What you will do: Each record below must be returned exactly as shown.

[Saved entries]

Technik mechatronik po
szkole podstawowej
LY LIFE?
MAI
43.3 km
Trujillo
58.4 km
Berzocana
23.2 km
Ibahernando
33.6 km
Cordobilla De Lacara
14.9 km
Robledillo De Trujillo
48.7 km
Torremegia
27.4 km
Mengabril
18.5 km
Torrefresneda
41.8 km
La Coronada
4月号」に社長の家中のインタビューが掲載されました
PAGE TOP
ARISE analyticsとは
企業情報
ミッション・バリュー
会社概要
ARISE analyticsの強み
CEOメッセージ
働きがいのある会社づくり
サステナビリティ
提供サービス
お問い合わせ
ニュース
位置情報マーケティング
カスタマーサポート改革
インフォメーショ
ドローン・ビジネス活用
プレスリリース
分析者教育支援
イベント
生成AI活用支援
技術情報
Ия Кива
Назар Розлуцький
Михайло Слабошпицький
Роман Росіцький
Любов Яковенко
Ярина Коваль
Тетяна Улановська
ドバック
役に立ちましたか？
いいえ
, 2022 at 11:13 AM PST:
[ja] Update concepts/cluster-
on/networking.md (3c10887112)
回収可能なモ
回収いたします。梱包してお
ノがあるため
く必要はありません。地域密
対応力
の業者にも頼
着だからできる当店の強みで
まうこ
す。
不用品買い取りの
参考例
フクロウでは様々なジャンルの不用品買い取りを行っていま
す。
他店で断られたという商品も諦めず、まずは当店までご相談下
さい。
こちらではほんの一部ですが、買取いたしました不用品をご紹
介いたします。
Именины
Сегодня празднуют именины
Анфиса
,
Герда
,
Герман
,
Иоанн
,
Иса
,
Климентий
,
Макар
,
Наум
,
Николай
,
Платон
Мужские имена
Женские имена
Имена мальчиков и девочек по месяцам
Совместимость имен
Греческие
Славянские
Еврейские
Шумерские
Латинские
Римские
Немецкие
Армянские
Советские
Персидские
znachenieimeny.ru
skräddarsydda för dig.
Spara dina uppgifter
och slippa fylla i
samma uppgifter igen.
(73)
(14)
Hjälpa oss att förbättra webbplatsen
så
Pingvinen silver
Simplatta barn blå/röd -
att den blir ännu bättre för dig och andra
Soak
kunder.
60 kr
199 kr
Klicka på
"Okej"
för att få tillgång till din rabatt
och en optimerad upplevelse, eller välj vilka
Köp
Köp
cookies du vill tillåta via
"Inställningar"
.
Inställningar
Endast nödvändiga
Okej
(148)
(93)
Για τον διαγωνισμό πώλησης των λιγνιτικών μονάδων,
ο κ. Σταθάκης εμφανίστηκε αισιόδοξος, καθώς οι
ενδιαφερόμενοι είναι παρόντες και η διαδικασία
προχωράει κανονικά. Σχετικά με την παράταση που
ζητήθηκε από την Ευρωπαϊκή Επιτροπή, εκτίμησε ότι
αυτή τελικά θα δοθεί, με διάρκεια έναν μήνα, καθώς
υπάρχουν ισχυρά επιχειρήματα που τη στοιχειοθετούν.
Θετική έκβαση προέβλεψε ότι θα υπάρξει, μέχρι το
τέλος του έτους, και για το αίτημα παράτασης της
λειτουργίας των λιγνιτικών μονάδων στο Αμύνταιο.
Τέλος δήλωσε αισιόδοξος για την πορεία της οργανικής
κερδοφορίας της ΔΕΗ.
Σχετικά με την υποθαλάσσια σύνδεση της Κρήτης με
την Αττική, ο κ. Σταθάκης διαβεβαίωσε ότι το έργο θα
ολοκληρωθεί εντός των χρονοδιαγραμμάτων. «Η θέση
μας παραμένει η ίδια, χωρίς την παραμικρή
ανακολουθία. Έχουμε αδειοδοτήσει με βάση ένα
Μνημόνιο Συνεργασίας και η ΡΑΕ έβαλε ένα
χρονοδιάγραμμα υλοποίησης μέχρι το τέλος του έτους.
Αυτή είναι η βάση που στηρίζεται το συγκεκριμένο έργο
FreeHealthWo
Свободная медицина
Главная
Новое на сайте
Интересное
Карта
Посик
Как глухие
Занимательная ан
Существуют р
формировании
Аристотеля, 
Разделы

Answer section:
Technik mechatronik po
szkole podstawowej
LY LIFE?
MAI
43.3 km
Trujillo
58.4 km
Berzocana
23.2 km
Ibahernando
33.6 km
Cordobilla De Lacara
14.9 km
Robledillo De Trujillo
48.7 km
Torremegia
27.4 km
Mengabril
18.5 km
Torrefresneda
41.8 km
La Coronada
4月号」に社長の家中のインタビューが掲載されました
PAGE TOP
ARISE analyticsとは
企業情報
ミッション・バリュー
会社概要
ARISE analyticsの強み
CEOメッセージ
働きがいのある会社づくり
サステナビリティ
提供サービス
お問い合わせ
ニュース
位置情報マーケティング
カスタマーサポート改革
インフォメーショ
ドローン・ビジネス活用
プレスリリース
分析者教育支援
イベント
生成AI活用支援
技術情報
Ия Кива
Назар Розлуцький
Михайло Слабошпицький
Роман Росіцький
Любов Яковенко
Ярина Коваль
Тетяна Улановська
ドバック
役に立ちましたか？
いいえ
, 2022 at 11:13 AM PST:
[ja] Update concepts/cluster-
on/networking.md (3c10887112)
回収可能なモ
回収いたします。梱包してお
ノがあるため
く必要はありません。地域密
対応力
の業者にも頼
着だからできる当店の強みで
まうこ
す。
不用品買い取りの
参考例
フクロウでは様々なジャンルの不用品買い取りを行っていま
す。
他店で断られたという商品も諦めず、まずは当店までご相談下
さい。
こちらではほんの一部ですが、買取いたしました不用品をご紹
介いたします。
Именины
Сегодня празднуют именины
Анфиса
,
Герда
,
Герман
,
Иоанн
,
Иса
,
Климентий
,
Макар
,
Наум
,
Николай
,
Платон
Мужские имена
Женские имена
Имена мальчиков и девочек по месяцам
Совместимость имен
Греческие
Славянские
Еврейские
Шумерские
Латинские
Римские
Немецкие
Армянские
Советские
Персидские
znachenieimeny.ru
skräddarsydda för dig.
Spara dina uppgifter
och slippa fylla i
samma uppgifter igen.
(73)
(14)
Hjälpa oss att förbättra webbplatsen
så
Pingvinen silver
Simplatta barn blå/röd -
att den blir ännu bättre för dig och andra
Soak
kunder.
60 kr
199 kr
Klicka på
"Okej"
för att få tillgång till din rabatt
och en optimerad upplevelse, eller välj vilka
Köp
Köp
cookies du vill tillåta via
"Inställningar"
.
Inställningar
Endast nödvändiga
Okej
(148)
(93)
Για τον διαγωνισμό πώλησης των λιγνιτικών μονάδων,
ο κ. Σταθάκης εμφανίστηκε αισιόδοξος, καθώς οι
ενδιαφερόμενοι είναι παρόντες και η διαδικασία
προχωράει κανονικά. Σχετικά με την παράταση που
ζητήθηκε από την Ευρωπαϊκή Επιτροπή, εκτίμησε ότι
αυτή τελικά θα δοθεί, με διάρκεια έναν μήνα, καθώς
υπάρχουν ισχυρά επιχειρήματα που τη στοιχειοθετούν.
Θετική έκβαση προέβλεψε ότι θα υπάρξει, μέχρι το
τέλος του έτους, και για το αίτημα παράτασης της
λειτουργίας των λιγνιτικών μονάδων στο Αμύνταιο.
Τέλος δήλωσε αισιόδοξος για την πορεία της οργανικής
κερδοφορίας της ΔΕΗ.
Σχετικά με την υποθαλάσσια σύνδεση της Κρήτης με
την Αττική, ο κ. Σταθάκης διαβεβαίωσε ότι το έργο θα
ολοκληρωθεί εντός των χρονοδιαγραμμάτων. «Η θέση
μας παραμένει η ίδια, χωρίς την παραμικρή
ανακολουθία. Έχουμε αδειοδοτήσει με βάση ένα
Μνημόνιο Συνεργασίας και η ΡΑΕ έβαλε ένα
χρονοδιάγραμμα υλοποίησης μέχρι το τέλος του έτους.
Αυτή είναι η βάση που στηρίζεται το συγκεκριμένο έργο
FreeHealthWo
Свободная медицина
Главная
Новое на сайте
Интересное
Карта
Посик
Как глухие
Занимательная ан
Существуют р
формировании
Аристотеля, 
Разделы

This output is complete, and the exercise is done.